@davidgerard
I haven’t been able to find them again, but about 20 years ago I read some papers (which were ten to twenty years old then) about voice command. They didn’t have magical AI, so they simulated it by having a person do the task, and then they subtracted the time that the person spent doing the task on behalf of the speaker from the total. They then compared this to the speaker using a direct-manipulation UI to do the same task. The conclusion was, for almost all tasks, a GUI outperformed a voice UI by a massive amount. There are two cases where a voice interface works better:
First, if you don’t have your hands available. If you’re cooking or performing surgery, you don’t want to stop what you’re doing, wash your hands, and then do the computer task and resume. Same thing with changing the music while driving: voice lets you keep your focus on the important task and do a second lower-priority task at the same time.
Second, when the person performing the task had a lot of agency. This is why big ships use voice command from the captain: the captain isn’t telling the pilot to press a couple of buttons, they’re telling the pilot a desired outcome that the pilot will apply a load of domain expertise to achieve.

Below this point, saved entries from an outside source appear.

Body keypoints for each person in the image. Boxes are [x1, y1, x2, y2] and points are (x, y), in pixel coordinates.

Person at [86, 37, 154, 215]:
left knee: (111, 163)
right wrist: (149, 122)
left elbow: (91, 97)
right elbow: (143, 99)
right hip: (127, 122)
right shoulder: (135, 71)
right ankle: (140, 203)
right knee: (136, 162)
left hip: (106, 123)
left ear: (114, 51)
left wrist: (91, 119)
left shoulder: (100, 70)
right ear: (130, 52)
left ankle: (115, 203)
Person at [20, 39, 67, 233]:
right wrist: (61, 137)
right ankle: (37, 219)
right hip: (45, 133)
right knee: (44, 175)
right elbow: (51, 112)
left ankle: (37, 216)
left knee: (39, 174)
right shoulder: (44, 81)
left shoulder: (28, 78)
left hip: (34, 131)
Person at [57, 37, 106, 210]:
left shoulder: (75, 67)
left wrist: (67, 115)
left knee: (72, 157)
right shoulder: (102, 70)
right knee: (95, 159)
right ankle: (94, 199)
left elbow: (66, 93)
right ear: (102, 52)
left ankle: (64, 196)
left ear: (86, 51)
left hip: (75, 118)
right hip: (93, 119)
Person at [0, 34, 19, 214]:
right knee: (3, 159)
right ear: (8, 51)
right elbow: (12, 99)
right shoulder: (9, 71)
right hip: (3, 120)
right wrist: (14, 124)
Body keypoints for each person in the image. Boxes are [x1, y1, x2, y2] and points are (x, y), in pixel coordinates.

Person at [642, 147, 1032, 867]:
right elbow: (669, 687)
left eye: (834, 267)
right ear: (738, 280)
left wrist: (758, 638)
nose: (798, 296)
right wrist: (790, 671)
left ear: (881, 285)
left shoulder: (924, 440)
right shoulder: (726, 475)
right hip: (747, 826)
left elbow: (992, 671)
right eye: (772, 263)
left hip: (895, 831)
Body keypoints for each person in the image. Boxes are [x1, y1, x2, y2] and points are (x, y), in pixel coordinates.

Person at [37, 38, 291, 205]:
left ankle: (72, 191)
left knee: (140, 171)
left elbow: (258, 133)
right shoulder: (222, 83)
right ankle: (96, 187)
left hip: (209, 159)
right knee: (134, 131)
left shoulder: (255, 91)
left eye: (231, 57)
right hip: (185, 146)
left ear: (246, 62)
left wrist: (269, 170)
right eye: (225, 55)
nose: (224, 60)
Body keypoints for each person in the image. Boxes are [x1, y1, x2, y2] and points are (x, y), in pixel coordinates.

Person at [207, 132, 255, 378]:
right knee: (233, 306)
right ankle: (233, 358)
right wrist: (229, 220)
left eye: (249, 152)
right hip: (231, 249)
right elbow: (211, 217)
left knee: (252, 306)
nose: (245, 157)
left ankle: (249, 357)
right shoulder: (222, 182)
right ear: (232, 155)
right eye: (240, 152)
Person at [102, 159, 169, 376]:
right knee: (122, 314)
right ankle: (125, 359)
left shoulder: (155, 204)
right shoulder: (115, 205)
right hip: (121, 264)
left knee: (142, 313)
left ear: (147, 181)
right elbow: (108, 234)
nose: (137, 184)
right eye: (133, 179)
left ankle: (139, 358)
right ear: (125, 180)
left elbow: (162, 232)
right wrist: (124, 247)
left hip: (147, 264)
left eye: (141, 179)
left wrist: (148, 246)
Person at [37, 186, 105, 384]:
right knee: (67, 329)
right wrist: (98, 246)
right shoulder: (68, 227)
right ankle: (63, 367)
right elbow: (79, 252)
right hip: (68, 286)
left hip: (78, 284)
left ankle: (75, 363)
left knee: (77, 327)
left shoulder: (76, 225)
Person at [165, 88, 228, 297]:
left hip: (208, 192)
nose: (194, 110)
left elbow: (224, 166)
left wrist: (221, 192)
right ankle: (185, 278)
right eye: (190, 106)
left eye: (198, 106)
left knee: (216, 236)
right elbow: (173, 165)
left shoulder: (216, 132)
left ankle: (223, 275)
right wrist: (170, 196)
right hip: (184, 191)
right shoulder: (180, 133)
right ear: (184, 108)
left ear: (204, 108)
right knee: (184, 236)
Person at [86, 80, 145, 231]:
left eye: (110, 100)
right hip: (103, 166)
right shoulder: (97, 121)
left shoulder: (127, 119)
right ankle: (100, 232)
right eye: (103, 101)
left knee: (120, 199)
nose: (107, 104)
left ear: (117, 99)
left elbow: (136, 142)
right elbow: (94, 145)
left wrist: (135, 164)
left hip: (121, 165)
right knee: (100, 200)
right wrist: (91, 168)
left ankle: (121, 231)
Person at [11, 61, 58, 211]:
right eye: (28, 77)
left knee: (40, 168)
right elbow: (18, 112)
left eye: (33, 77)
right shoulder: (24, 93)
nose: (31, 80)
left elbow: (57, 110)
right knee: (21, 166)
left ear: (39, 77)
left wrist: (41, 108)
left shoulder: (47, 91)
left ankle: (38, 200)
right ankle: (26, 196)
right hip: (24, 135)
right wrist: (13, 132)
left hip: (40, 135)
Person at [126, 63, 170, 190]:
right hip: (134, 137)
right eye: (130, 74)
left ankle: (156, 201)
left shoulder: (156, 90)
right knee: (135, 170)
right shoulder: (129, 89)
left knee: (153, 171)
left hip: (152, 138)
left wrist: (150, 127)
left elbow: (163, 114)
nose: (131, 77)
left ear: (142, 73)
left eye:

The second thing is what people want from an ‘AI’ voice interface, but even with AGI it’s largely infeasible to meet users’ requirements.
The problem is that a lot of films and TV series have used voice command as a narrative device. Someone talking to a computer and the computer skipping over twenty steps of ambiguity by magic is great for story telling. If you showed them using a GUI or CLI, it would be tedious.
There’s an episode of TNG where one of the crew is kidnapped by aliens and isn’t sure whether it’s a dream. He tries to reproduce the dream in the holodeck. The first prompt tells the computer to produce a table, and the table is nothing like the table he wanted, but two or three tweaks later it’s identical to the one in the dream. And this is possible because the script says so, and the props department used the same one in both scenes. But even with a computer that was at least as intelligent as a human, this is unrealistic. Imagine a human completely in control of drawing a 3D image, who took zero time. How many prompts would it take you to draw exactly something that you’d seen? A hundred? More?